The suggestion here is for audit companies to re-connect with their real core value. Perhaps the wording should be "to find what's been missing ...their real core value." Marlene
Previously posted by Brian Sommer December 17th, 2008
Are Audited Financial Statements of Value Anymore?
Auditors will surely do a lot of head scratching in the coming months as they decide which of their clients’ books are prepared as:
- going concerns
- breakup basis
- going concern but with an expression of doubt as to the firm’s future
I’ve looked at the last audited statement for Bear Stearns and the audit was essentially unqualified and yet Bear Stearns failed. I don’t have time to examine the annual reports for Circuit City, General Motors, Tweeter, Wachovia, Citi, Mervyns and many other firms that have struggled in 2008 but I bet a number of them had audits that were prepared on a going concern basis.

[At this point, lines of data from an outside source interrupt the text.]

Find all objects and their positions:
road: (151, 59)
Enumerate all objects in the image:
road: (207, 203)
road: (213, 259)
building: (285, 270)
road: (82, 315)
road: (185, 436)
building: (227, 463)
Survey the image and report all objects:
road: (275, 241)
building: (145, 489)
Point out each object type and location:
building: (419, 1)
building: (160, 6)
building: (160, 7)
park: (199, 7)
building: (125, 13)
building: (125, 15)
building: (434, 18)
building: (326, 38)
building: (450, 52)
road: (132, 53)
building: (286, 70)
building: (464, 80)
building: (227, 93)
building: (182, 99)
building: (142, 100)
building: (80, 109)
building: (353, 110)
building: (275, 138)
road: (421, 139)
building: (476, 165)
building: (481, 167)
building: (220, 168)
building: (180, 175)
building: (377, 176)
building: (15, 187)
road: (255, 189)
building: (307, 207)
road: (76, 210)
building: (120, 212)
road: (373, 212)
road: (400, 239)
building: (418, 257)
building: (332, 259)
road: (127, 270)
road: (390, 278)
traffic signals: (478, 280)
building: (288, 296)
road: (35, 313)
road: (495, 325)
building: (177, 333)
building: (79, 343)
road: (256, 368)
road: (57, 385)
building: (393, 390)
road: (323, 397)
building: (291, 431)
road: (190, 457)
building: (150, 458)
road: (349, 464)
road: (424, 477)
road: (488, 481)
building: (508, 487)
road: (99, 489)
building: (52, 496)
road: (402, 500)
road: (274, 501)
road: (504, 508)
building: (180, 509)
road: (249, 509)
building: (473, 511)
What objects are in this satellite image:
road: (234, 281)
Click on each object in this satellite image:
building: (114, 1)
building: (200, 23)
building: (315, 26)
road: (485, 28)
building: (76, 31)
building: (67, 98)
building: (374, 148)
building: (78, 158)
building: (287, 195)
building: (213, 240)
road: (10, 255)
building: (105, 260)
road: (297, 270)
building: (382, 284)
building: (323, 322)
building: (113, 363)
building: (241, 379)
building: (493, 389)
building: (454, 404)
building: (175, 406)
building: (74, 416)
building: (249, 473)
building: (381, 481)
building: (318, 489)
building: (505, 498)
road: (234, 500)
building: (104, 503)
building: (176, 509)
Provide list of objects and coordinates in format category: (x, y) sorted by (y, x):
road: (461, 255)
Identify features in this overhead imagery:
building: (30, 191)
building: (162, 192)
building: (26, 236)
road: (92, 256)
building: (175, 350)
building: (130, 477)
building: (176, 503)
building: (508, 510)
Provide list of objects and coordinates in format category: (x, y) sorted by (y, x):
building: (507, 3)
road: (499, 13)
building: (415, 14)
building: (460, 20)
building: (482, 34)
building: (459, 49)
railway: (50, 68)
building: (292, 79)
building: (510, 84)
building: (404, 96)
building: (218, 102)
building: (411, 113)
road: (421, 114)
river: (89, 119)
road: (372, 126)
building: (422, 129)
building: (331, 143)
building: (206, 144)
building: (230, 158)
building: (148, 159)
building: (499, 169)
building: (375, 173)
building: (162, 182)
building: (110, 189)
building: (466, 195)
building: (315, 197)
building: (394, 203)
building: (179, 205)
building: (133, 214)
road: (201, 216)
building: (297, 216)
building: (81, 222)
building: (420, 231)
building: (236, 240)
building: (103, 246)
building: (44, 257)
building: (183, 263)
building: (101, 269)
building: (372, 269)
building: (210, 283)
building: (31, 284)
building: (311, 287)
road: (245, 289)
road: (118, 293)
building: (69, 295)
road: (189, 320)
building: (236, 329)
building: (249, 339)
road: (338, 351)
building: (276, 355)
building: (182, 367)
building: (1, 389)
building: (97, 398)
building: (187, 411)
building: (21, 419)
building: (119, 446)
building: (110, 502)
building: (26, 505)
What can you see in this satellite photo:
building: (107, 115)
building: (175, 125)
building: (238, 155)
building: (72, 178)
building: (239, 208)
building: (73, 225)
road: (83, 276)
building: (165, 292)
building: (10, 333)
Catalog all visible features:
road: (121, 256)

This question is at the heart of some concern as to the role of auditors. Are auditors really taking a close look at all of the forces that are impacting the viability of a firm or are they concerned mostly with the historical financial statements? The latter is acceptable if an accountant is making no judgment call re: the immediate viability of a firm. But, if employees, shareholders and other constituents are relying on auditors to perform a thorough assessment of a firm’s situation, then auditors must do more.
Specifically, auditors should and must opine on the following:
- Audit clients that buy, sell, trade or originate ‘opaque’ financial instruments (e.g., collateralized debt obligations of sub-prime mortgages) are by their nature trying to hide the true nature of the product they are selling. Logically, one cannot render an opinion on the viability of a business that sells opaque products as one cannot understand the risks, liabilities or future obligations these products may manifest.
- Audit clients that utilize off-balance sheet financing or special purpose entities (SPE) are firms that are intentionally hiding material risks from auditors and shareholders. Again, logic would require that these techniques immediately render an audit pointless. A colleague of mine and I were comparing potential stock investment lists when she noticed that she had GE and I didn’t. I told her that GE Capital is a big user of SPEs and that is a red flag for me. I also had concerns that Warren Buffet’s infusion of capital into the company at terms regular investors could not receive was another sign of concern.
- Relationships between audit clients and their banks are highly fluid today but appear to be mending. Retailers are one group that have faced a really tough time getting the capital they need to finance merchandise purchases. Access to working capital is a key determinant in whether many firms can continue to operate. Auditors would be correct to flag highly leveraged firms as doubtful. Firms that are backed by or controlled by private equity and venture capital may also be doubtful if they rely on these deep pockets to fund expansion or operations. Moreover, if these capital backers are prone to sell off the business’ best assets, load up their portfolio firms with debt and/or pay themselves out-sized dividends, performance bonuses or other compensation even when the company isn’t growing, then these firms should be flagged as doubtful concerns.
What investors may need auditors to provide is something other than a set of polished financial statements. We need a clear checklist completed by the auditor that addresses a number of potential viability risks. This checklist could contain items such as:
- the company consistently generates cash in excess of operational needs
- the firm has enough cash on hand to fund operational needs for 12 months
- the firm does not use off balance sheet mechanisms or in the case of equipment leases, these amount to less than 2% of total revenue
- the firm owns the property its operations are based out of
Bottom line: The accounting models Luca Pacioli dreamed up over 500 years ago need updating. The audit industry needs to recognize how antiquated traditional reports are, the chronic need for change and the lack of relevancy their output is in the modern world. To regain relevance, audit firms need to move at the speed of modern business and re-connect with their real core value.